— WORK INSTRUCTION A —
Set down the part of the blog post starting with "Sep. 22nd, 2017" and going on through "a good wind.", word for word.
— WORK INSTRUCTION B —
List every line of the poem in the blog post that begins with the word "Like."

Death is before me today

Sep. 22nd, 2017 09:50 am
missroserose: (After the Storm)
[personal profile] missroserose
I find myself wondering about humanity. Their attitude to my sister's gift is so strange. Why do they fear the sunless lands? It is as natural to die as it is to be born. But they fear her. Dread her. Feebly they attempt to placate her. They do not love her.

Many thousands of years ago, I heard a song in a dream, a mortal song that celebrated her gift. I still remember it.

"Death is before me today:
Like the recovery of a sick man,
Like going forth into a garden after sickness.

"Death is before me today:
Like the odor of myrrh,
Like sitting under a sail in a good wind.

"Death is before me today:
Like the course of a stream,
Like the return of a man from the war-galley to his house.

"Death is before me today:
Like the home that a man longs to see,
After years spent as a captive."


I never got to meet Jim Rothfuss in person, but through an odd turning of fate we've exchanged Christmas cards and letters these past several years. I can only say that the world needs more souls of his gentle and kind nature, and I'm glad I had the opportunity to know some little portion of his life, completely separate from my great enjoyment of his son's work.

Go easily and well, Mr. Rothfuss. And thank you.

(Attribution, and for the poem.)

— INFORMATION SUPPLIED —
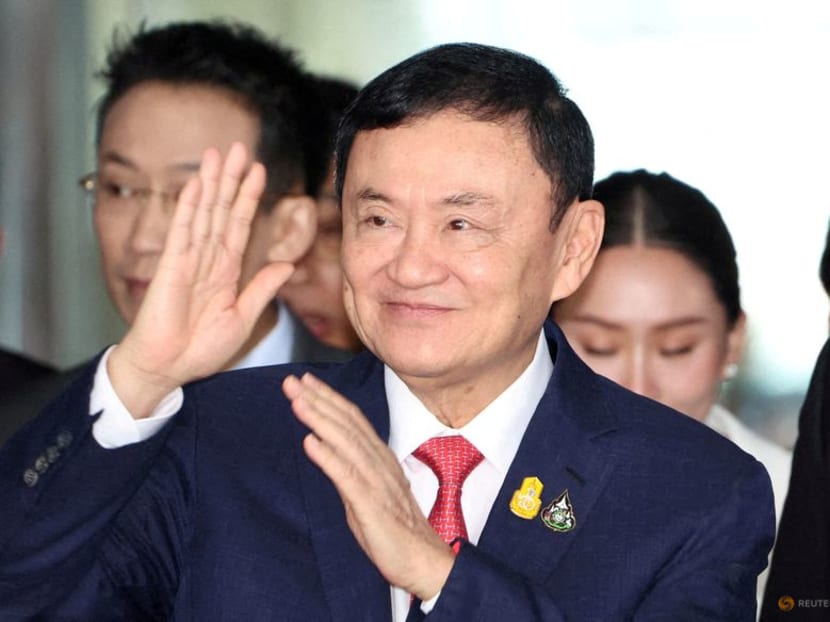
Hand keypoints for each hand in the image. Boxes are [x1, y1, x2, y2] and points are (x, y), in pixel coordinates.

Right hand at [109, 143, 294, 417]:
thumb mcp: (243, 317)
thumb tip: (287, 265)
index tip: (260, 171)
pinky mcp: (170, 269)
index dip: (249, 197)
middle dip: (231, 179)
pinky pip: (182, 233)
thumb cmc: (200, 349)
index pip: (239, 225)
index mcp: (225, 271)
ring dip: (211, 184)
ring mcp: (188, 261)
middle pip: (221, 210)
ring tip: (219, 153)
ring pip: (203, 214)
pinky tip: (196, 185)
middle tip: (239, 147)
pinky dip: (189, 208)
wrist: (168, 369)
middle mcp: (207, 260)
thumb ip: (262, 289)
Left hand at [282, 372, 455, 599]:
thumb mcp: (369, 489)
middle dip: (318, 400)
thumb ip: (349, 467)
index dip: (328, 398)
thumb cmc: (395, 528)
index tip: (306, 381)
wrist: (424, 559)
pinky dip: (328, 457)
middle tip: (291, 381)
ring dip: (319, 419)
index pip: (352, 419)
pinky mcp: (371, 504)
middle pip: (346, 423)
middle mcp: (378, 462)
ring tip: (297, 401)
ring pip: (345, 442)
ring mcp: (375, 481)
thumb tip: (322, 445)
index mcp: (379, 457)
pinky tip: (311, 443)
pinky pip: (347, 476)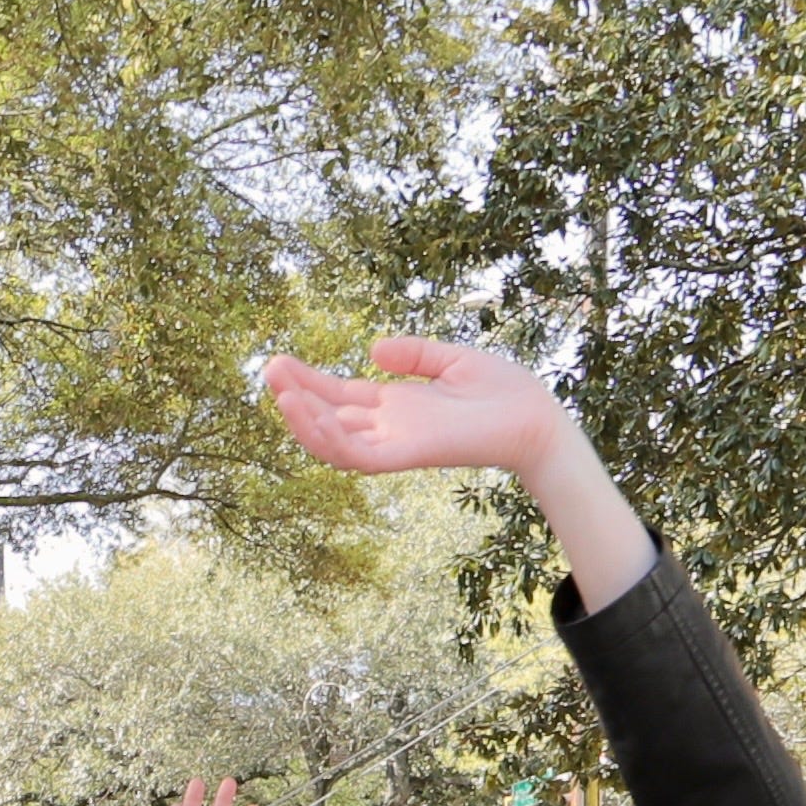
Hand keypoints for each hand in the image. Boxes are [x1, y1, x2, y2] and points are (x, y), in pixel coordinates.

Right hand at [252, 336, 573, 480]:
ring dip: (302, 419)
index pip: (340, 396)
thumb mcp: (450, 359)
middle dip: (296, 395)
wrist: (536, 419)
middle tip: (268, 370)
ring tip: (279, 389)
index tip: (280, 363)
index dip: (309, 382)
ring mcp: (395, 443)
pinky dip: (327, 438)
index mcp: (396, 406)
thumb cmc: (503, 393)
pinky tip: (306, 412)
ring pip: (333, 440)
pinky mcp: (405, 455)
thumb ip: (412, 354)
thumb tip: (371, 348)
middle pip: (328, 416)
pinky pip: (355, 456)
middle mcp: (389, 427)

--

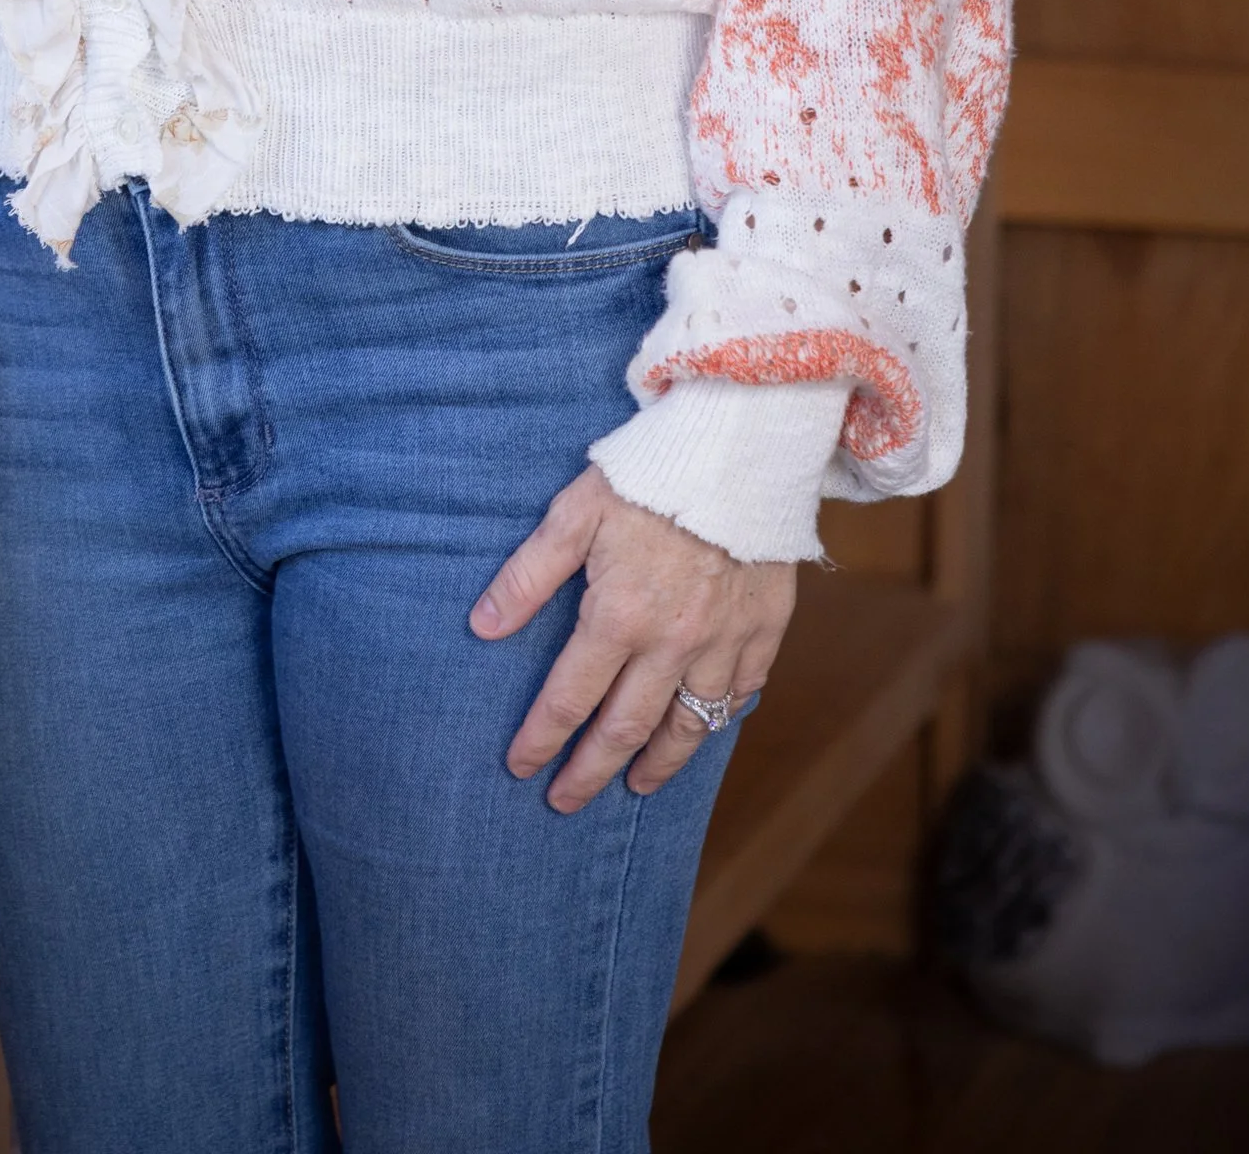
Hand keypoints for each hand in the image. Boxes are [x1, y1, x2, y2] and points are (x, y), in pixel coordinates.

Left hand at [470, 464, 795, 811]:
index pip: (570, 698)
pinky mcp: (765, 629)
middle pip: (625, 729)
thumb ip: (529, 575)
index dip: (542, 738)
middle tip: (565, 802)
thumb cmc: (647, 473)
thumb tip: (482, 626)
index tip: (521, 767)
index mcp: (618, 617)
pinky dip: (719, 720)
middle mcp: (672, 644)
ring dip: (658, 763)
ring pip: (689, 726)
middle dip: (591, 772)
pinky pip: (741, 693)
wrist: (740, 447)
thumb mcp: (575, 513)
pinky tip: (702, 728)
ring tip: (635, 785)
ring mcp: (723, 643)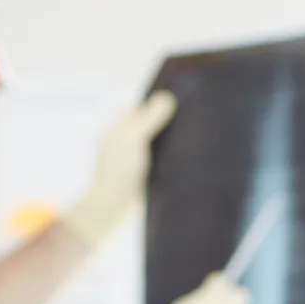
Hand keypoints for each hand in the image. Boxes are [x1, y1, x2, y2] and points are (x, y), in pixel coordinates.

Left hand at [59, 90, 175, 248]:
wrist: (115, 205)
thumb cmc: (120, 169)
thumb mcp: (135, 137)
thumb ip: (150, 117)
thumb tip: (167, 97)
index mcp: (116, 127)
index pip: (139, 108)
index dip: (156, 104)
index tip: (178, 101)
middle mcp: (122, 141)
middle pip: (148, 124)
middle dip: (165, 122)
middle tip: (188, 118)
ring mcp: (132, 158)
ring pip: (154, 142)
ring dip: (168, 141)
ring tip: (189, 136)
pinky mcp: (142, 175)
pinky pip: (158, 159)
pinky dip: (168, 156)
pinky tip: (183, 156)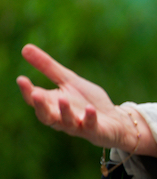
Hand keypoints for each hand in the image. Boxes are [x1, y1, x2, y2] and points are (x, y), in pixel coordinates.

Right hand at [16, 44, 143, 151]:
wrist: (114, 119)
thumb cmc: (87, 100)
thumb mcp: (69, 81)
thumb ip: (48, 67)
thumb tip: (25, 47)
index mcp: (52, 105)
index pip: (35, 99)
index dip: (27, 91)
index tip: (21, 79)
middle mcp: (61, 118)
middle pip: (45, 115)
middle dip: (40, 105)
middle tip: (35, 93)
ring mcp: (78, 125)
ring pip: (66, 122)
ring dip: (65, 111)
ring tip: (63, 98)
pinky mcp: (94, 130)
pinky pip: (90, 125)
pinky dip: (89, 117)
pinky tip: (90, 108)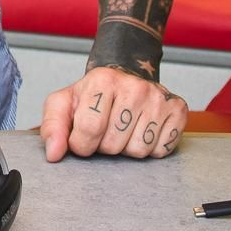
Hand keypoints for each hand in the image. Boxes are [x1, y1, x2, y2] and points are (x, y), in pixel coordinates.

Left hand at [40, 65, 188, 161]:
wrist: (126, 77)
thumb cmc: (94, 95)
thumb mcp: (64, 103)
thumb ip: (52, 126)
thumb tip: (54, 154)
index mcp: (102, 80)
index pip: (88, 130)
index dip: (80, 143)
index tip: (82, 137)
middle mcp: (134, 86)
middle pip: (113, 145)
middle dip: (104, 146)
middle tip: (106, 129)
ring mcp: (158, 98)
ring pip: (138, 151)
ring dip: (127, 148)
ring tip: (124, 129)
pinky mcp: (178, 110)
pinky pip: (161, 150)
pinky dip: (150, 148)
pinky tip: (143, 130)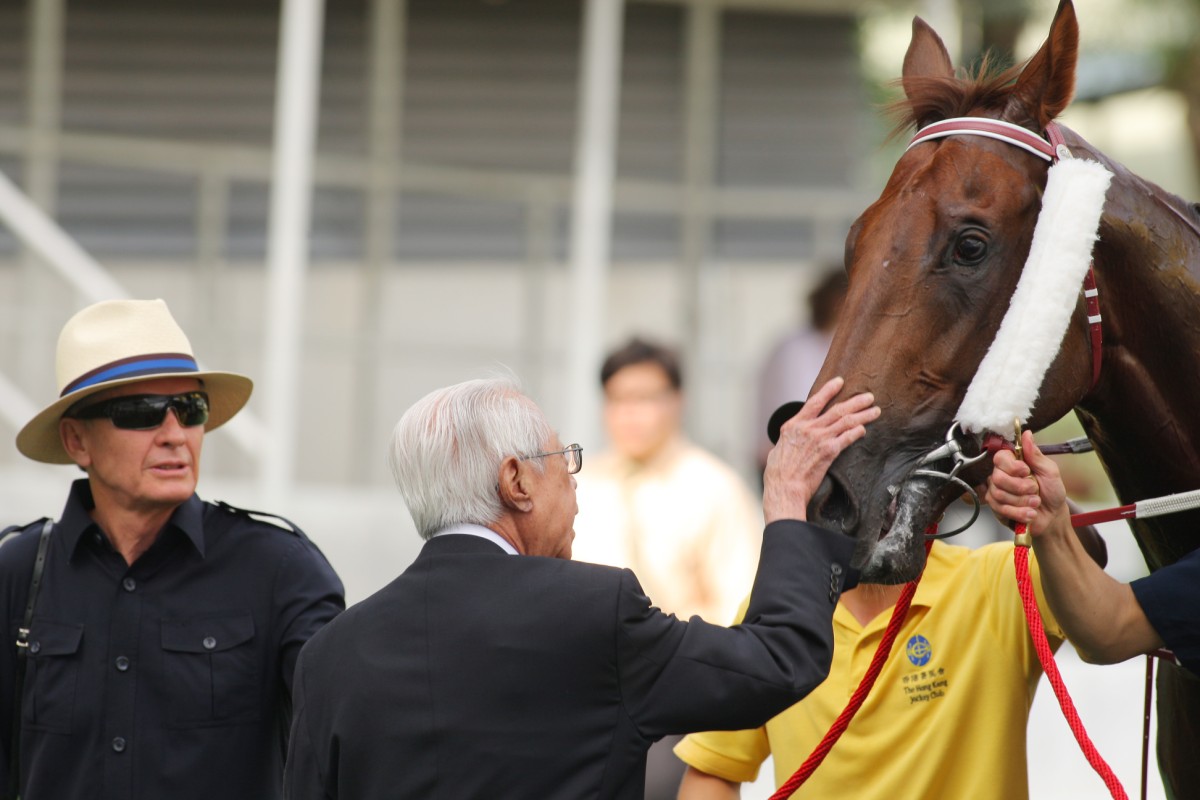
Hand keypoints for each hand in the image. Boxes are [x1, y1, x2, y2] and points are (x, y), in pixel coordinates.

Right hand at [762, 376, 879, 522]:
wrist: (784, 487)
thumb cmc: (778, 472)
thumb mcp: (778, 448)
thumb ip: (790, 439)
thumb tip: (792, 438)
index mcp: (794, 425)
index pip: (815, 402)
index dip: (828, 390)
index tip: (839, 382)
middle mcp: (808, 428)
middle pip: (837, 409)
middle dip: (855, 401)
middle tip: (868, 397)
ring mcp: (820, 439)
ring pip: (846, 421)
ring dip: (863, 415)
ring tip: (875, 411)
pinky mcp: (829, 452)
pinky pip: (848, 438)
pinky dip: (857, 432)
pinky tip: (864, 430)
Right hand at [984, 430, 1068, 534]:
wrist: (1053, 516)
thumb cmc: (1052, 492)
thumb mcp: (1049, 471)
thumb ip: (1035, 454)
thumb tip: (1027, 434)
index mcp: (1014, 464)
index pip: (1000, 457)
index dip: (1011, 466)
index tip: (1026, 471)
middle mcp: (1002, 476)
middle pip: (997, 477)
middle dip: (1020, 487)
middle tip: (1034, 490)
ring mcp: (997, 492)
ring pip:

— RESULT A —
Sep. 22nd, 2017 09:50 am
missroserose: (After the Storm)
[personal profile] missroserose
I find myself wondering about humanity. Their attitude to my sister's gift is so strange. Why do they fear the sunless lands? It is as natural to die as it is to be born. But they fear her. Dread her. Feebly they attempt to placate her. They do not love her.

Many thousands of years ago, I heard a song in a dream, a mortal song that celebrated her gift. I still remember it.

"Death is before me today:
Like the recovery of a sick man,
Like going forth into a garden after sickness.

"Death is before me today:
Like the odor of myrrh,
Like sitting under a sail in a good wind.

— RESULT B —
Like the recovery of a sick man,
Like going forth into a garden after sickness.
Like the odor of myrrh,
Like sitting under a sail in a good wind.
Like the course of a stream,
Like the return of a man from the war-galley to his house.
Like the home that a man longs to see,